Exercise instructions - Return the listing in full. Keep each line exactly as it is.

Material for this task -
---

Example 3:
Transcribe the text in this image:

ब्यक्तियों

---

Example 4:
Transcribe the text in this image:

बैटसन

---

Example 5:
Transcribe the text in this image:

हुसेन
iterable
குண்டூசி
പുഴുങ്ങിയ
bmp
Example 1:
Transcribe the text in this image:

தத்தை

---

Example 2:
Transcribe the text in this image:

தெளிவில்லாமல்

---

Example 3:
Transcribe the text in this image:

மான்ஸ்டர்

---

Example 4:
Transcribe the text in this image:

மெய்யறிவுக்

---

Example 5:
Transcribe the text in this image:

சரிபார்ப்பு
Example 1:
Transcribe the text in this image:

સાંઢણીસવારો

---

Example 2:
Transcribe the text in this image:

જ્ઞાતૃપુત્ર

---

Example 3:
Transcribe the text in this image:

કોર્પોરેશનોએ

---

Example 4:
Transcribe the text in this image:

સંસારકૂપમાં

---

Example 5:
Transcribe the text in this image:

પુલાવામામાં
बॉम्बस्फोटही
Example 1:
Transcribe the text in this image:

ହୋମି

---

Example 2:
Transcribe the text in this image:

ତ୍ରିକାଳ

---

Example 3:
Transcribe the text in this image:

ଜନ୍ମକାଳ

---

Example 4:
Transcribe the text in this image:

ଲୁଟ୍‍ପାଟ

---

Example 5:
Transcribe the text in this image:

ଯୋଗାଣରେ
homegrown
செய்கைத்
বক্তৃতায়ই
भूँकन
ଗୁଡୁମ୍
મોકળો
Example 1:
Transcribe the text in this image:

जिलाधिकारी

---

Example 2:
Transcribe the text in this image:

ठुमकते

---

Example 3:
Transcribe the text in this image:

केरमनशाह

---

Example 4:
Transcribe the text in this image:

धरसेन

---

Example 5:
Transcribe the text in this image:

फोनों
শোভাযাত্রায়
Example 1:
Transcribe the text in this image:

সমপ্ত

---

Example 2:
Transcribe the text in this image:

Task answer -
---

Example 3:
Transcribe the text in this image:

ब्यक्तियों

---

Example 4:
Transcribe the text in this image:

बैटसन

---

Example 5:
Transcribe the text in this image:

हुसेन
iterable
குண்டூசி
പുഴുങ്ങിയ
bmp
Example 1:
Transcribe the text in this image:

தத்தை

---

Example 2:
Transcribe the text in this image:

தெளிவில்லாமல்

---

Example 3:
Transcribe the text in this image:

மான்ஸ்டர்

---

Example 4:
Transcribe the text in this image:

மெய்யறிவுக்

---

Example 5:
Transcribe the text in this image:

சரிபார்ப்பு
Example 1:
Transcribe the text in this image:

સાંઢણીસવારો

---

Example 2:
Transcribe the text in this image:

જ્ઞાતૃપુત્ર

---

Example 3:
Transcribe the text in this image:

કોર્પોરેશનોએ

---

Example 4:
Transcribe the text in this image:

સંસારકૂપમાં

---

Example 5:
Transcribe the text in this image:

પુલાવામામાં
बॉम्बस्फोटही
Example 1:
Transcribe the text in this image:

ହୋମି

---

Example 2:
Transcribe the text in this image:

ତ୍ରିକାଳ

---

Example 3:
Transcribe the text in this image:

ଜନ୍ମକାଳ

---

Example 4:
Transcribe the text in this image:

ଲୁଟ୍‍ପାଟ

---

Example 5:
Transcribe the text in this image:

ଯୋଗାଣରେ
homegrown
செய்கைத்
বক্তৃতায়ই
भूँकन
ଗୁଡୁମ୍
મોકળો
Example 1:
Transcribe the text in this image:

जिलाधिकारी

---

Example 2:
Transcribe the text in this image:

ठुमकते

---

Example 3:
Transcribe the text in this image:

केरमनशाह

---

Example 4:
Transcribe the text in this image:

धरसेन

---

Example 5:
Transcribe the text in this image:

फोनों
শোভাযাত্রায়
Example 1:
Transcribe the text in this image:

সমপ্ত

---

Example 2:
Transcribe the text in this image:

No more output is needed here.